**TAREFA PROPOSTA 1**
Traduza para o inglês a seguinte frase do texto sobre o Centro da cidade: "No Centro da minha cidade não há livrarias nem salas de cinema, o que é esquisito."
**TAREFA PROPOSTA 2**
Dê prosseguimento ao texto sobre o Centro da cidade a partir da última frase apresentada, mantendo o mesmo estilo.

**SEÇÃO DE TEXTO**
-*-*-
O Centro da cidade onde moro tem coisas que não se veem em outro lugar. A loja que vende produtos para homens tem um piso de tábuas de madeira que rangem quando pisadas, e uma grande vitrine onde estão as ceroulas (com ou sem abertura), lenços, galochas, luvas, chapéus de pelo de lebre e gravatas borboletas. Um cartaz improvisado anuncia a chegada dos excelentes bonés Kangol: "os mais desejados e procurados do mundo". Para quem não sabe (eu não sabia), trata-se de uma marca inglesa. Coisa fina, que se encontra no Centro da cidade onde eu vivo.

Vi outro cartaz improvisado a poucos metros dali: "É proibido entrar na loja tomando sorvete". Dividindo parede com essa loja de armarinho, que existe desde 1943, tem outra loja de armarinhos. As duas têm o mesmo nome. Isso é estranho, mas está lá, no Centro da cidade.

No Centro da cidade tem um Papai Noel que circula com sua roupa vermelha o ano inteiro e que interrompe sua caminhada para cumprimentar a gari. Essa gari é bonita e esconde o rosto atrás das abas do boné.

No Centro tem vendedores de artesanato, herdeiros dos hippies. Mas ao contrário daqueles, que queriam viver no campo, esses estão sempre no Centro.

Há pessoas que parecem ser imigrantes recém-chegados de um país distante (chineses, africanos, árabes?). Elas estão no Centro. Nunca as vemos nos bairros.

Tem mendigos no Centro. Muitos. Eles estão em outros bairros também, mas aqui são muitos.

No Centro da minha cidade não há livrarias nem salas de cinema, o que é esquisito. Há muitos sebos. Muitos foram abertos nos últimos anos.
-*-*-
**DADOS FORNECIDOS**

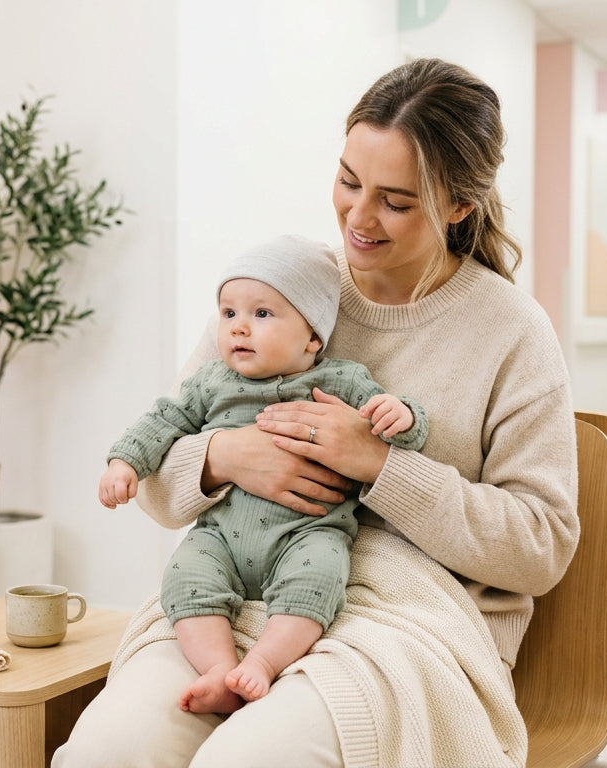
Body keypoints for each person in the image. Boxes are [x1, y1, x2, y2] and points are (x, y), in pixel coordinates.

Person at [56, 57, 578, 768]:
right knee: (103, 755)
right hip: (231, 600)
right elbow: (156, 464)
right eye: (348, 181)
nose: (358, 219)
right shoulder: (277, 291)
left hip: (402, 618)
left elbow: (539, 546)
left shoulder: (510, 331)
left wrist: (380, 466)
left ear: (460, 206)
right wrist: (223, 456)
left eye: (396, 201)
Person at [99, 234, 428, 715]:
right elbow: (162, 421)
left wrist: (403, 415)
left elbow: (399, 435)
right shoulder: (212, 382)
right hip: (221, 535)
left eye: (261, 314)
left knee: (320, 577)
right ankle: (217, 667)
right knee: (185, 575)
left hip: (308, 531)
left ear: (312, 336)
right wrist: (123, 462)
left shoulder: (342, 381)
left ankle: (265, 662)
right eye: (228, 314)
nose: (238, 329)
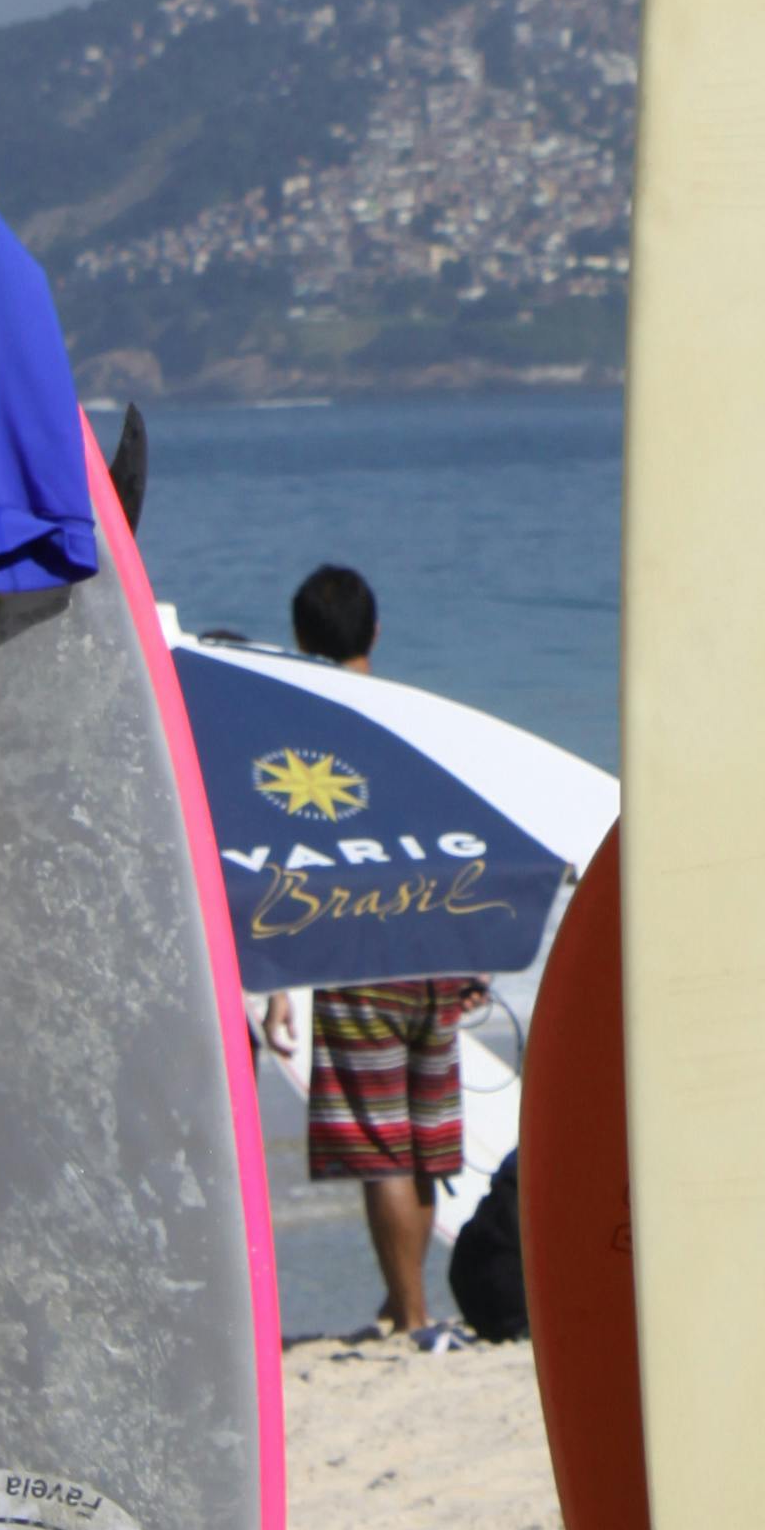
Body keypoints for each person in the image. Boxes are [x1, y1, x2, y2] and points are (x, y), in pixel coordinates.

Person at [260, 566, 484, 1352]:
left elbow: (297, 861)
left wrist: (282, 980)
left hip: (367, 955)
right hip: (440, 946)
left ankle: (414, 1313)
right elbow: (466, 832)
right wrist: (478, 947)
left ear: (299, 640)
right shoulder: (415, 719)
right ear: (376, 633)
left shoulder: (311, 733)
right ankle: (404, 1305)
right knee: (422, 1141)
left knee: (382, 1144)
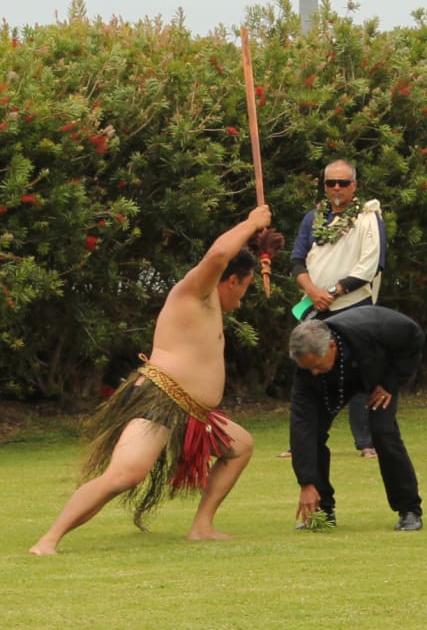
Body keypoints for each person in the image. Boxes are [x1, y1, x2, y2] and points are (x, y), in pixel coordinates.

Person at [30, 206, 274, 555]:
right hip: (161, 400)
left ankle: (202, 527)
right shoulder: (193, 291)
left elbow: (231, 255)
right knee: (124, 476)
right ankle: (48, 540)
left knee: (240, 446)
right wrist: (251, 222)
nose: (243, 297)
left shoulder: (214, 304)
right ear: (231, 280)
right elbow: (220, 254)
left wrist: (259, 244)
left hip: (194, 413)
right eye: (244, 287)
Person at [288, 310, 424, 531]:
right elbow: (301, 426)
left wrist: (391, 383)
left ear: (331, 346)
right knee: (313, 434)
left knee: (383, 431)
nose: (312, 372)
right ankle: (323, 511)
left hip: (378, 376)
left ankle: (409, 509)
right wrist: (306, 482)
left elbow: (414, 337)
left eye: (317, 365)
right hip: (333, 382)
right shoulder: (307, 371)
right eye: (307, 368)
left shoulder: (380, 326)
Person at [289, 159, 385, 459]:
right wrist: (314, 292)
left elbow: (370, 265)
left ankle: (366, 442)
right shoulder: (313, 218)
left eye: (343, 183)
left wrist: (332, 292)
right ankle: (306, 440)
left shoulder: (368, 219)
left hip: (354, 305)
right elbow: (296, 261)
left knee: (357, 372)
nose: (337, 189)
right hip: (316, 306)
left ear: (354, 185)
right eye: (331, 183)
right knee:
-*-*-
**RESPOSTA ESCRITA 1**
In my city's downtown there are no bookstores or movie theaters, which is odd.

**RESPOSTA ESCRITA 2**
Há cafés no Centro, mas as confeitarias estão acabando. Padarias, há menos que nos bairros, duas ou três famosas por seus francesinhos e suas broas.

Há quem faça happy hour no Centro, insistindo no chope nas mesas do calçadão, apesar dos vendedores e pedintes que incomodam.

Há música no Centro, mas é pouca. Às 6 da tarde, passando pelas barracas de flores, ouvi a voz que cantava bossa nova para os fregueses do café. Um luxo para o Centro. Perto dali, começa a movimentação dos que correm para pegar os ônibus e voltar para casa. Tem muito ponto de ônibus no Centro.

Tem crack.

Tem putas, mas andam mais escondidas que em outros tempos.

Tem gente, muita gente. Menos nas manhãs de domingo, quando o Centro da cidade se esvazia.

Tem os prédios mais bonitos da cidade.

De vez em quando, autoridades decidem fazer eventos culturais no Centro, para animá-lo. Funciona. Mas, acabado o show, o fim de semana do Centro volta a ser silencioso.

As pessoas andam com medo do Centro e não circulam por aqui, a não ser que seja muito necessário.

Esse é um retrato modesto do Centro da minha cidade em junho de 2013.